(Circulation. 2001;103:e91.)
© 2001 American Heart Association, Inc.
Correspondence |
Initiative for Cardiovascular Health in the Developing Countries, New Delhi, India, ajmanhapra@hotmail.com
Escorts Heart Institute and Research Center, New Delhi, India
To the Editor:
In their recent review, Hamm and Braunwald1 stated that inflammation is an integral component in the pathogenesis of unstable angina. However, a detailed explanation is missing. The current literature is also unclear about the role of different components of inflammation in the pathogenesis of acute coronary syndromes (ACS).2 Being able to explain only half of the ACS, the localized acute vessel wall inflammation leading to plaque rupture fails to generate a tenable uniform model for the pathogenesis of ACS. Systemic inflammatory responses involving the activation of circulating lymphocytes, monocytes, and neutrophils (different from plaque inflammation), the cytokine responses, and the elevation of markers of systemic inflammation such as C-reactive protein have recently emerged as important components of ACS.3 Thus, there are 2 separate (and possibly interconnected) acute inflammatory components associated with ACS, systemic inflammation and vessel wall inflammation.

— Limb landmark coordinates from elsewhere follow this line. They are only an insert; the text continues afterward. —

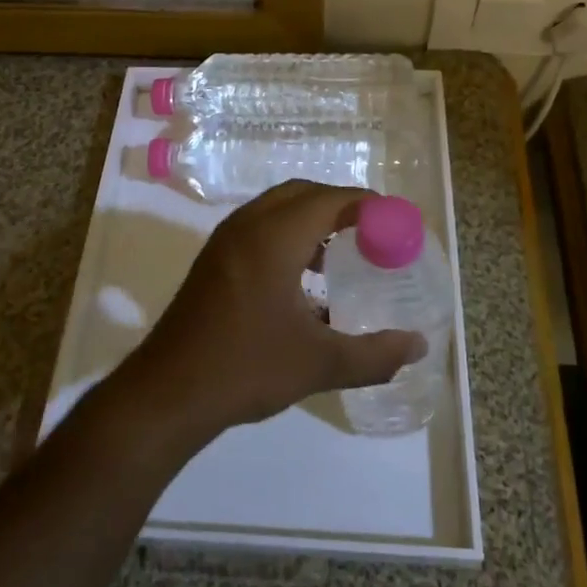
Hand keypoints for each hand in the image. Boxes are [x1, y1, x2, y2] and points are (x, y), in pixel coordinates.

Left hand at [113, 181, 425, 448]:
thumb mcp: (319, 364)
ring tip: (344, 254)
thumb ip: (375, 354)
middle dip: (340, 206)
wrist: (168, 392)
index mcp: (273, 238)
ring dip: (312, 220)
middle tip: (374, 233)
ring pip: (276, 210)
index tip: (397, 222)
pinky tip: (305, 280)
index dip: (367, 204)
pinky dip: (288, 236)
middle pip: (301, 194)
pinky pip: (259, 229)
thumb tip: (418, 346)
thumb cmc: (246, 368)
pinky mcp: (213, 262)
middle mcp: (247, 227)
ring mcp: (224, 242)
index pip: (329, 199)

The available literature suggests that the acute systemic cellular responses and the elevation of the markers of systemic inflammation in ACS are primary responses rather than byproducts of plaque rupture, thrombosis, or myocardial necrosis.3 In addition, the involvement of coronary vasculature in ACS is diffuse rather than localized to the plaques.3 Hence, we propose that the systemic inflammation triggered by unknown factors is the primary event and the central component in the pathogenesis of ACS. The systemic inflammation then migrates to the vessel wall and triggers and/or enhances localized inflammatory processes at the diseased substrate coronary segments. At an unstable plaque, this results in rupture. Similar to the concept Russel Ross evoked in atherosclerosis,4 in the normal-appearing coronary segments, the underlying endothelial dysfunction/injury may be acting as the diseased substrate for the systemic inflammation. The augmented intimal inflammatory processes over dysfunctional or injured endothelium and ruptured plaques result in activation of procoagulant cells. This triggers thrombotic and vaso-occlusive mechanisms. Systemic inflammation has also been closely correlated with the procoagulant milieu associated with ACS.3
A disruption of the endothelium during angioplasty augments the existing systemic inflammation (C-reactive protein levels) in patients with unstable angina.3 Thus, a recurrent reciprocal activation of intimal and systemic inflammation could be initiated (hence, the stuttering progression of ACS). The effectiveness of regulatory mechanisms in containing this reciprocating cycle of immune responses determines the further progression and clinical outcome.